В его памяти встали развалины этих городов, тысячи трупов неведомых ему людей, лежащие под открытым небом, лужи крови на желтом песке, стенание и плач.

Но не отчаяние, не скорбь о содеянном охватили его душу. Напротив, он жаждал видеть новые разоренные города, новые трупы, ему хотелось ощутить запах свежей крови на земле, крови русских и болгарских воев.

И точно так, как бывало прежде, протянув вперед холеную, белую, с золотым перстнем с изумрудом руку, он, размахивая ею в воздухе, рассуждал:

— Мы будем ждать их здесь — ведь иного пути у Святослава нет. Когда он приблизится, я прикажу войску выйти из лагеря. Эти тавроскифы не лучше, чем те войска, с которыми я до сих пор сталкивался. Они всегда идут вперед, как табун овец. И я проделаю с ними то же, что делал с другими в Азии. Ты, Василий, стань так, чтобы о твои полки разбилась первая волна варваров. Потом пусть воины сделают вид, будто не выдержали их натиска, и начнут отходить — все быстрее и быстрее. Нужно, чтобы наши воины, отступая, действовали ловко и, отходя, хорошо оборонялись. Чтобы были готовы в нужный момент разбежаться в стороны, и как можно скорее, дабы не попасть на копья наших всадников. А засада у меня будет уже наготове. Как только варвары приблизятся, всадники в тяжелой броне, скрытые в лесах, выскочат с двух сторон и ударят по тавроскифам. А в то же время воины, которые до сих пор отступали, должны повернуть и ударить на врагов — быстро, быстро! Таким образом, нападение на варваров будет вестись со всех сторон. Они очутятся в мешке. Если сделать все так, как я сказал, то мы, с помощью Бога, уничтожим множество русов и болгар. Киевский князь ищет брани и победы — он наткнется на ловушку и поражение…

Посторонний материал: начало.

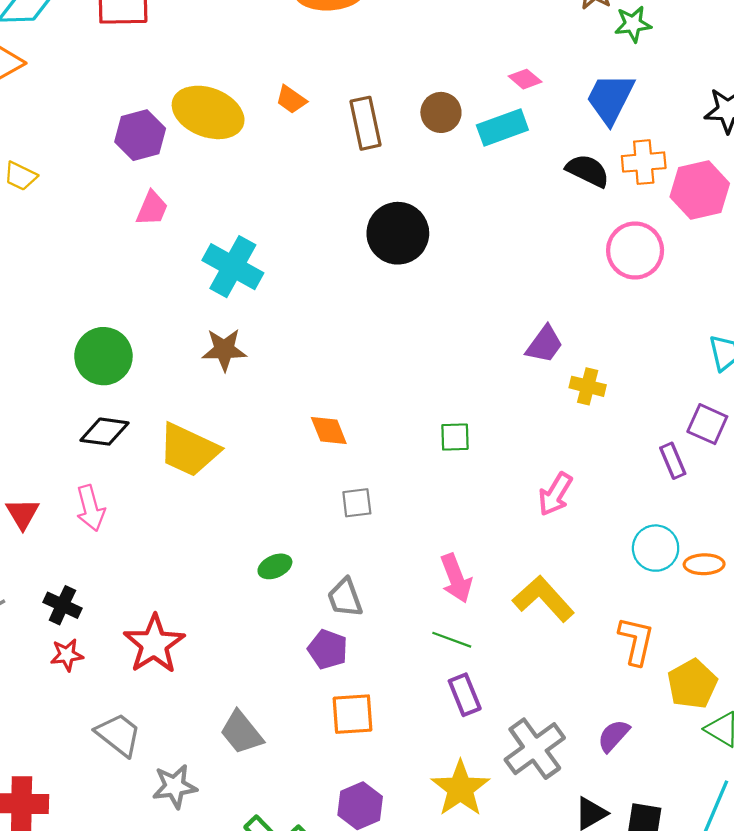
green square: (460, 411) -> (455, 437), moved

— Блестящая мысль! — воскликнул Вард Склир, который с восторгом слушал рассуждения императора.

— Мы выполним твой приказ, император! — присоединился патрикий Петр.

— Ника![251] — Император поднял чару.

Увлеченный своим планом уничтожения русских воев, Иоанн вскочил с кресла и вместе со своими полководцами вышел из шатра.

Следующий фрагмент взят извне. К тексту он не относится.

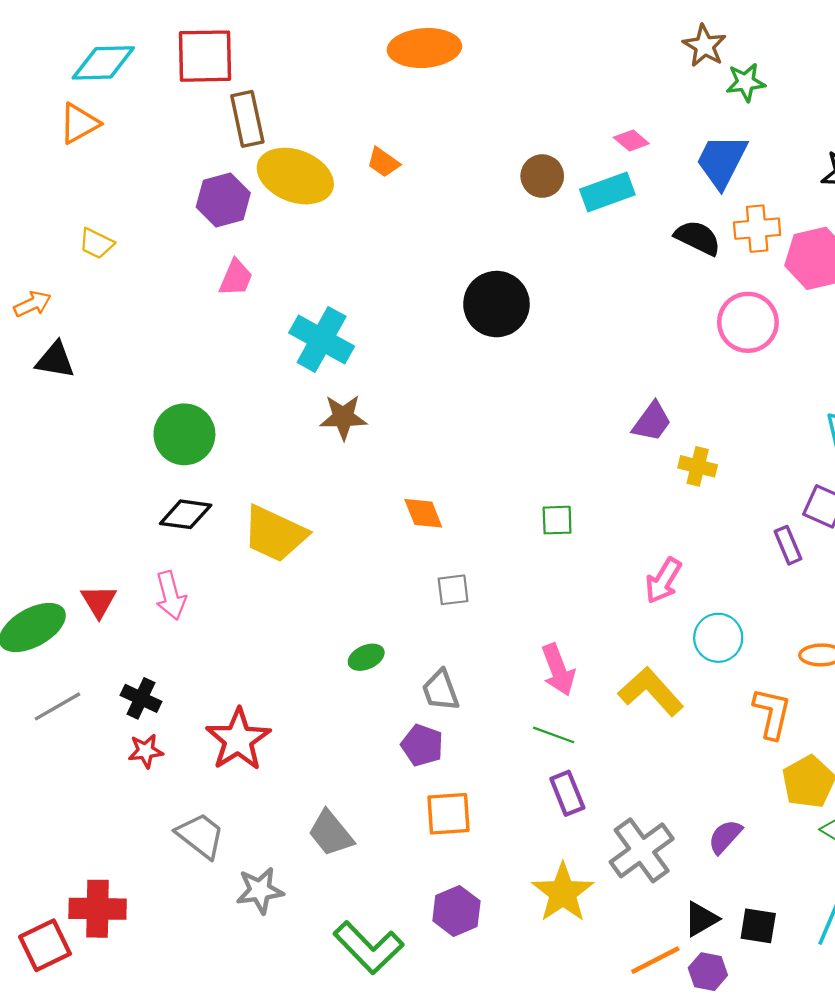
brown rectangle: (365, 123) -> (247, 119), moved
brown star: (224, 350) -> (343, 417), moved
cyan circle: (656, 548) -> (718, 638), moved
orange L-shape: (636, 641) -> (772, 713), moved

Было уже поздно, но лагерь еще не спал. Тихо было только возле шатра императора, стольника и протовестиария, где стояли, вырисовываясь на сером небе, закованные в броню, вооруженные копьями и мечами бессмертные. Далее же в лагере слышались людские голоса, где-то ржали кони, ходила ночная стража.

Окруженный полководцами и стратигами, в серебристом скарамангии и багряной хламиде, с золотым шлемом на голове, император Иоанн Цимисхий стоял у своего шатра. Он смотрел на далекие, с голубыми снежными прожилками горы, широкую равнину, реку и леса над ней с правой стороны, две горы в белых шапках слева, на леса, которые тянулись, точно вытянутые руки, на север.

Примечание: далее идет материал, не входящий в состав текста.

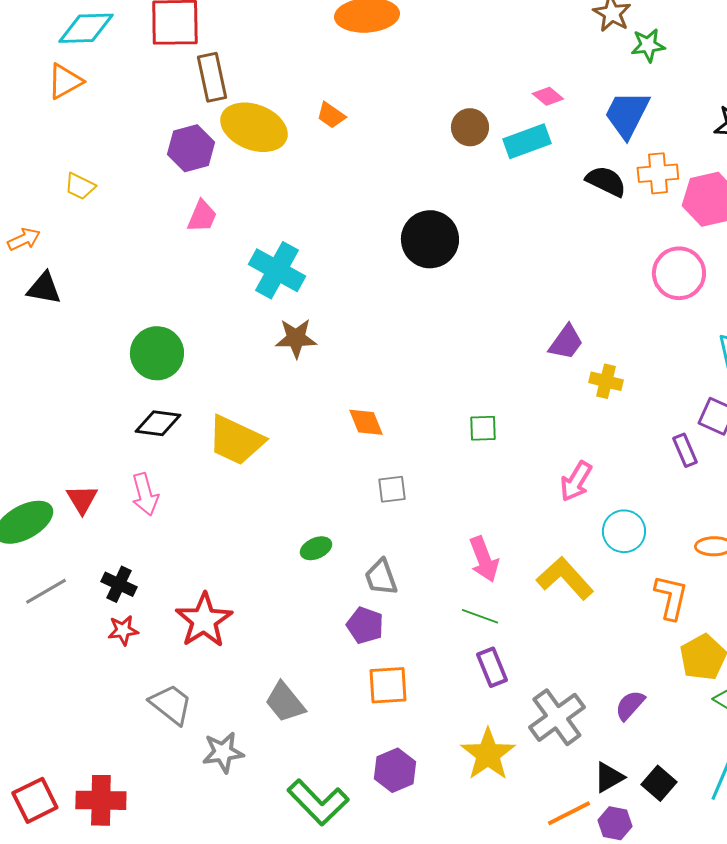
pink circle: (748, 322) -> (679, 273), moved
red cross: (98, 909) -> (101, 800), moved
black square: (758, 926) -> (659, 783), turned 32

Среди равнины, недалеко от лагеря, уже стояло войско империи. Таксиархии, состоящие из оплитов, копьеносцев и стрелков, еще до рассвета выступили за ров и выстроились на равнине темными квадратами. Каждая из них в нужное время готова была ринуться вперед и начать бой. Имея около пятидесяти таксиархии, император оставил в лагере тысяч около десяти воинов, почти все его войско находилось сейчас на равнине. Недалеко от императора и его полководцев стояли в ожидании у своих коней связные стратигов. Каждый из них готов был вскочить в седло и скакать с приказом, когда и какой таксиархии вступать в сражение.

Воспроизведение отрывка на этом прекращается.